Tips and tricks for collaborative data sharing.

To actually use it, you want some kind of database. But first you have to get it to put it in that database.

You can download it from some open data set library, although the workflow for many of these is not great, since there data gets uploaded once and then is static. Nonetheless this basic workflow is familiar and simple Try, say, Figshare, which hosts the supporting data for many amazing papers. E.g. here’s 1.4. Gb of synapses firing.

Fancier, you can also use a sync protocol for changing data. This is also not ideal for provenance if you are not tracking who changed what, when.

Now, let’s think of some more exotic options.

Google’s open data set protocol, which they call their “Dataset Publishing Language”, is a standard for medium-size datasets with EZ-visualisations


Qu publishes any old data from a mongodb store.

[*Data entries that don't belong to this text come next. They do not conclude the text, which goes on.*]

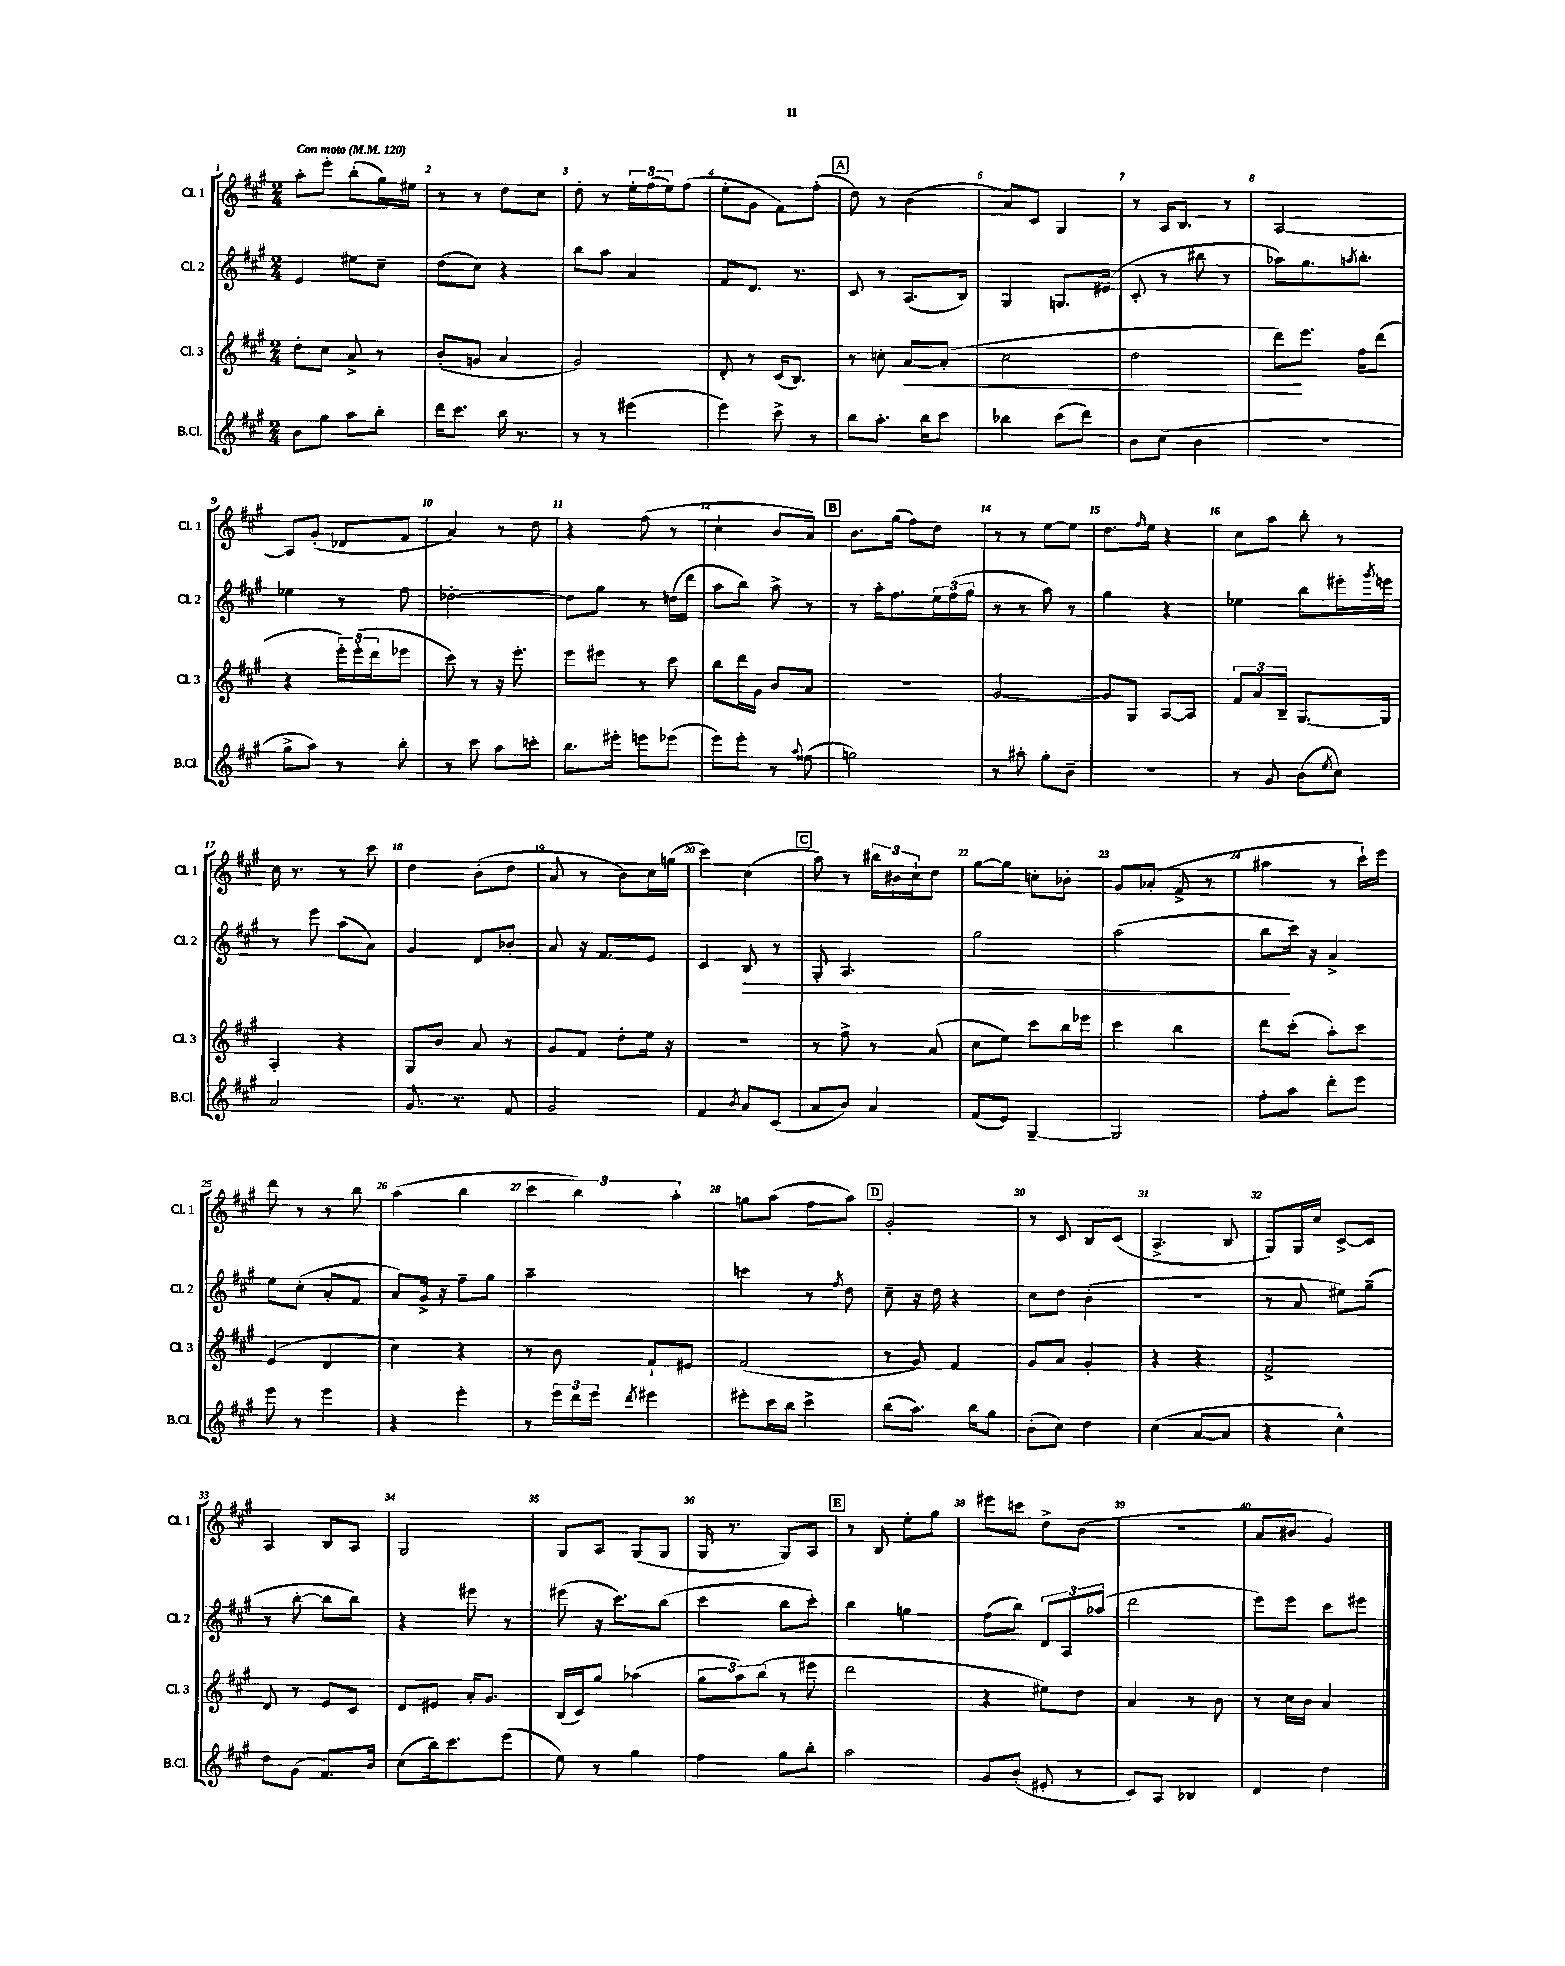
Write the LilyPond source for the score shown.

<<
\new StaffGroup <<
\new Staff = "s0" \with { instrumentName = "Cl. 1" shortInstrumentName = "Cl. 1" } {
    \clef treble \key a \major \numericTimeSignature \time 2/4 \tempo "Con moto" 4 = 120
    a''8-. e'''8-. b''8-.( gis''16) eis''16 |
    r8 r8 d''8 cis''8 |
    d''8-. r8 \tuplet 3/2 { e''16-. fis''16( e''16) } fis''8( |
    e''8-. gis'8 fis'8) fis''8-.( |
    \mark \markup { \box "A" } d''8) r8 b'4( |
    a'8) cis'8 gis4 |
    r8 a16 b8. r8 |
    a2~ |
    a8 gis'8-.( des'8 fis'8 |
    a'4) r8 d''8 |
    r4 fis''8( r8 |
    cis''4-! b'8 a'8) |
    \mark \markup { \box "B" } b'8. gis''16( fis''8) d''8 |
    r8 r8 e''8~ e''8 |
    d''8. \grace { fis''16 } e''16 r4 |
    cis''8 a''8 b''8-. r8 |
    cis''16 r8. r8 cis'''8 |
    d''4 b'8-.( d''8 |
    a'8 r8 b'8) cis''16 g''16( |
    cis'''4) cis''4( |
    \mark \markup { \box "C" } a''8) r8 \tuplet 3/2 { bis''16 bis'16 cis''16-! } d''8 |
    gis''8~ gis''8 c''8-. bes'8-. |
    gis'8 aes'8-.( fis'8-> r8 |
    ais''4 r8 cis'''16-!) e'''16 |
    d'''8 r8 r8 b''8 |
    a''4( b''4 |
    \tuplet 3/2 { cis'''4 b''4) a''4-. } |
    g''8 a''8( fis''8 a''8) |
    \mark \markup { \box "D" } gis'2-. |
    r8 cis'8 b8 cis'8( |
    a4.-> b8 |
    gis8) gis16 cis''16 cis'8~-> cis'8 |
    a4 b8 a8 |
    gis2 |
    gis8 a8 gis8( gis8 |
    gis16 r8. gis8) a8 |
    \mark \markup { \box "E" } r8 b8 e''8-. gis''8 |
    eis'''8 c'''8 d''8-> b'8( |
    r2 |
    a'8 bis'8 gis'4) \bar "|." |
}
\new Staff = "s1" \with { instrumentName = "Cl. 2" shortInstrumentName = "Cl. 2" } {
    \clef treble \key a \major \numericTimeSignature \time 2/4
    e'4 eis''8 cis''8-- |
    d''8( cis''8) r4 |
    b''8 a''8 a'4 |
    fis'8 d'8. r8. |
    \mark \markup { \box "A" } cis'8 r8 a8.( b16) |
    gis4 g8. eis'16( |
    cis'8-. r8 bis''8 r8 |
    aes''8) gis''8. \acciaccatura { a''8 } b''8.-. |
    ees''4 r8 fis''8 |
    des''2~-. |
    des''8 gis''8 r8 d''16( d'''16 |
    a''8 b''8) a''8-> r8 |
    \mark \markup { \box "B" } r8 a''16-. fis''8. \tuplet 3/2 { e''16 fis''16( gis''16 } |
    r8 r8 a''8) r8 |
    gis''4 r4 |
    ees''4 b''8 eis'''16-. \acciaccatura { gis'''8 } e'''16 |
    r8 e'''8 a''8( a'8) |
    gis'4 d'8 bes'8-. |
    a'8 r16 fis'8. e'8 |
    cis'4 b8\> r8 |
    \mark \markup { \box "C" } gis8-. a4. |
    gis''2 |
    a''2( |
    b''8\! cis'''16) r16 a'4-> |
    e''8 cis''8-.( a'8-. fis'8 |
    a'8) gis'16-> r16 fis''8-- gis''8 |
    a''2-- |
    c'''4 r8 \acciaccatura { fis''8 } d''8 |
    \mark \markup { \box "D" } cis''8-- r16 d''16 r4 |
    cis''8 d''8 b'4-.( |
    R2 |
    r8 a'8 eis''8) gis''8--( |
    r8 b''8~-. b''8 b''8) |
    r4 eis'''8 r8 |
    eis'''8( r16 cis'''8.) b''8( |
    cis'''4 b''8 cis'''8-.) |
    \mark \markup { \box "E" } b''4 g''4 |
    fis''8( b''8) \tuplet 3/2 { d'8 a8 aes''8( } |
    d'''2 |
    e'''8) e'''8 cis'''8 eis'''8 \bar "|." |
}
\new Staff = "s2" \with { instrumentName = "Cl. 3" shortInstrumentName = "Cl. 3" } {
    \clef treble \key a \major \numericTimeSignature \time 2/4
    d''8-. cis''8 a'8-> r8 |
    b'8-.( g'8 a'4 |
    gis'2) |
    d'8-. r8 cis'16( b8.) |
    \mark \markup { \box "A" } r8 c''8-. a'8~\< a'8-.( |
    cis''2 |
    d''2 |
    d'''8\!) e'''8. fis''16 d'''8( |
    r4 \tuplet 3/2 { e'''16-.) e'''16-.( d'''16 } ees'''8 |
    cis'''8) r8 r16 e'''8.-. |
    e'''8 eis'''8 r8 cis'''8 |
    b''8 d'''16 gis'16 b'8 a'8 |
    \mark \markup { \box "B" } R2 |
    gis'2~ |
    gis'8 gis8 a8~ a8 |
    \tuplet 3/2 { fis'8 a'8 b8-- } gis8.~ gis16 |
    a4-. r4 |
    gis8 b'8 a'8 r8 |
    gis'8 fis'8 d''8-. e''16 r16 |
    R2 |
    \mark \markup { \box "C" } r8 fis''8-> r8 a'8( |
    cis''8 e''8) cis'''8 b''16 ees'''16 |
    cis'''4 b''4 |
    d'''8 cis'''8-.( a''8-.) cis'''8 |
    e'4( d'4 |
    cis''4) r4 |
    r8 b'8 fis'8-! eis'8 |
    fis'2( |
    \mark \markup { \box "D" } r8 gis'8) fis'4 |
    gis'8 a'8 gis'4-. |
    r4 r4 |
    fis'2-> |
    d'8 r8 e'8 cis'8 |
    d'8 eis'8 a'16-. gis'8. |
    b16( cis'16) gis''8 aes''4( |
    \tuplet 3/2 { gis''8 a''8) b''8( } r8 eis'''8 |
    \mark \markup { \box "E" } d'''2 |
    r4 eis''8) d''8 |
    a'4 r8 b'8 |
    r8 cis''16 b'16 a'4 \bar "|." |
}
\new Staff = "s3" \with { instrumentName = "B.Cl." shortInstrumentName = "B.Cl." } {
    \clef treble \key a \major \numericTimeSignature \time 2/4
    b'8 gis''8 a''8 b''8-. |
    d'''16 cis'''8. b''16 r8. |
    r8 r8 eis'''4( |
    e'''4) cis'''8-> r8 |
    \mark \markup { \box "A" } b''8 a''8.-. b''16 cis'''8 |
    bes''4 cis'''8( d'''8) |
    b'8 cis''8( b'4 |
    R2 |
    gis''8-> a''8) r8 b''8-. |
    r8 cis'''8 a''8 c'''8-. |
    b''8. eis'''16-. e'''8 ees'''8( |
    e'''8) e'''8-. r8 \appoggiatura { a''8 } fisis''8( |
    \mark \markup { \box "B" } g''2) |
    r8 ais''8-. gis''8-. b'8-- |
    R2 |
    r8 gis'8 b'8( \acciaccatura { e''8 } cis''8) |
    a'2 |
    gis'8. r8. fis'8 |
    gis'2 |
    fis'4 \acciaccatura { b'8 } a'8 cis'8( |
    \mark \markup { \box "C" } a'8 b'8) a'4 |
    fis'8( e'8) gis4~-- |
    gis2 |
    fis''8-. a''8 d'''8-. e'''8 |
    e'''8 r8 e'''4 |
    r4 e'''4-. |
    r8 \tuplet 3/2 { e'''16 d'''16 e'''16 } \acciaccatura { d'''8 } eis'''4 |
    eis'''8-. cis'''16 b''16 cis'''4-> |
    \mark \markup { \box "D" } b''8( a''8.) b''16 gis''8 |
    b'8-.( cis''8) d''4 |
    cis''4( a'8~ a'8 |
    r4 cis''4-^) |
    d''8 gis'8( fis'8.) b'16 |
    cis''8( b''16) cis'''8. e'''8( |
    e''8) r8 gis''4 |
    fis''4 gis''8 b''8-. |
    \mark \markup { \box "E" } a''2 |
    gis'8 b'8-.( eis'8-. r8 |
    cis'8) a8 bes4 |
    d'4 d''4 \bar "|." |
}
>>
>>
\layout { \context { \Score \override BarNumber.break-visibility = ##(#f #t #t) barNumberVisibility = #all-bar-numbers-visible } }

One hip solution is dat, which shares and tracks updates to datasets in a distributed fashion. It attempts to be syncthing for open data with a special focus on scientific datasets.

Dat is the package manager for data. Share files with version control, back up data to servers, browse remote files on demand, and automate long-term data preservation. Secure, distributed, fast.

Rich ecosystems of distributed servers. GUI. I’m not sure what the points of friction would be for sharing of private data.